Abstract:
With the increase in the dependence on Internet for transactions and communications, ensuring
security has become a necessity. Intrusion Detection System (IDS) is one of the important
software or hardware devices in security architecture that is used to ensure a safe communication
between organizations. Its capability to monitor the complete packet (promiscuously) makes it a
good complement tool to other security tools like firewall, anti-virus etc.
Data stream mining is an active research area that has recently emerged to discover knowledge
from large amounts of continuously generated data. In this dissertation, we have focused on data
streams and data mining techniques to be able to detect attacks on the fly, to learn new attacks
for better accuracy in prediction and to generate alarms for the same.

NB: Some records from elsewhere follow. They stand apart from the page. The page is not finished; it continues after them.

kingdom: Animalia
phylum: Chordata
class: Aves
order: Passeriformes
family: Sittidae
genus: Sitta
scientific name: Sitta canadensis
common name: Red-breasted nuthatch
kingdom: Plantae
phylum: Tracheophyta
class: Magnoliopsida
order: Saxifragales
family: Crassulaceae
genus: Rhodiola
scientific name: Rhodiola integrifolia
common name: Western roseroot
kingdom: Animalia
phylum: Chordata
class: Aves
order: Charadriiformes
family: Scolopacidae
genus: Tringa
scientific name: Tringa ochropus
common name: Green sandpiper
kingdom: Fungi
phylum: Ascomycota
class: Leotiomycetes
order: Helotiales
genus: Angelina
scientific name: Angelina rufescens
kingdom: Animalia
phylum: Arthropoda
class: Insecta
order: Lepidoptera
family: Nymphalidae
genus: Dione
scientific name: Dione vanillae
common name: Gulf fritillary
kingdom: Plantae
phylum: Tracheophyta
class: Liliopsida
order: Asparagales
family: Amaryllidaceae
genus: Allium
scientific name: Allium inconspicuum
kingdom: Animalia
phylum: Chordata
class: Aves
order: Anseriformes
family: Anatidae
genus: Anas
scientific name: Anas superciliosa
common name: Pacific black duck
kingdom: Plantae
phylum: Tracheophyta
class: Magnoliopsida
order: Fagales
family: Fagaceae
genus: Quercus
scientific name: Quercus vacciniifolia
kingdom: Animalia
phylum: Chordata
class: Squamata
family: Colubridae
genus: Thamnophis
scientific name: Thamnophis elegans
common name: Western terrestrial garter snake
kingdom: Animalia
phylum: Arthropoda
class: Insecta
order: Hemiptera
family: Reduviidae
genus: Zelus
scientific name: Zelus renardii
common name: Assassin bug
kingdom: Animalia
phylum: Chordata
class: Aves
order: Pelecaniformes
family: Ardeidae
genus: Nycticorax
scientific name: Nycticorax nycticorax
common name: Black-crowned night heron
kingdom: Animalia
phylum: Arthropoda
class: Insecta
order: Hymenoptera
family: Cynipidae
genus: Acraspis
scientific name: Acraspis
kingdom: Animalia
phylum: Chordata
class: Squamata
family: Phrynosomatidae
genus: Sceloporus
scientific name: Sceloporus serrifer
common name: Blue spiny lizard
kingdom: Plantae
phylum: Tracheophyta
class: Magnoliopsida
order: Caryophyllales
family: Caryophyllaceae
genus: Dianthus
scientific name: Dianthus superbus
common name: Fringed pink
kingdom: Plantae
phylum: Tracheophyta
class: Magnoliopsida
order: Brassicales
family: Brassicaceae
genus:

The dissertation has proposed a hybrid approach to efficiently detect intrusions in the network in
real time with high accuracy. To improve the accuracy, both the intrusion detection approaches
viz. Anomaly and Misuse detection has been used (in sequence). To improve the detection rate,
we have used Decision Tree for creating the signatures for the attack data and LERAD’s
ensemble for anomaly detection in the streaming data. LERAD is a rule-based algorithm for
intrusion detection and falls under the category of Anomaly Detection approach of Intrusion
Detection. We have implemented the algorithm using Python and its libraries and have tested our
results on NSL-KDD dataset, benchmark in intrusion detection field by simulating the datasets as
streaming data. All the major challenges with Streaming Data viz. Infinite Length, Concept Drift
and Concept Evolution have been addressed. The report has shown incremental improvements in
the accuracy and compared the proposed framework with the techniques used.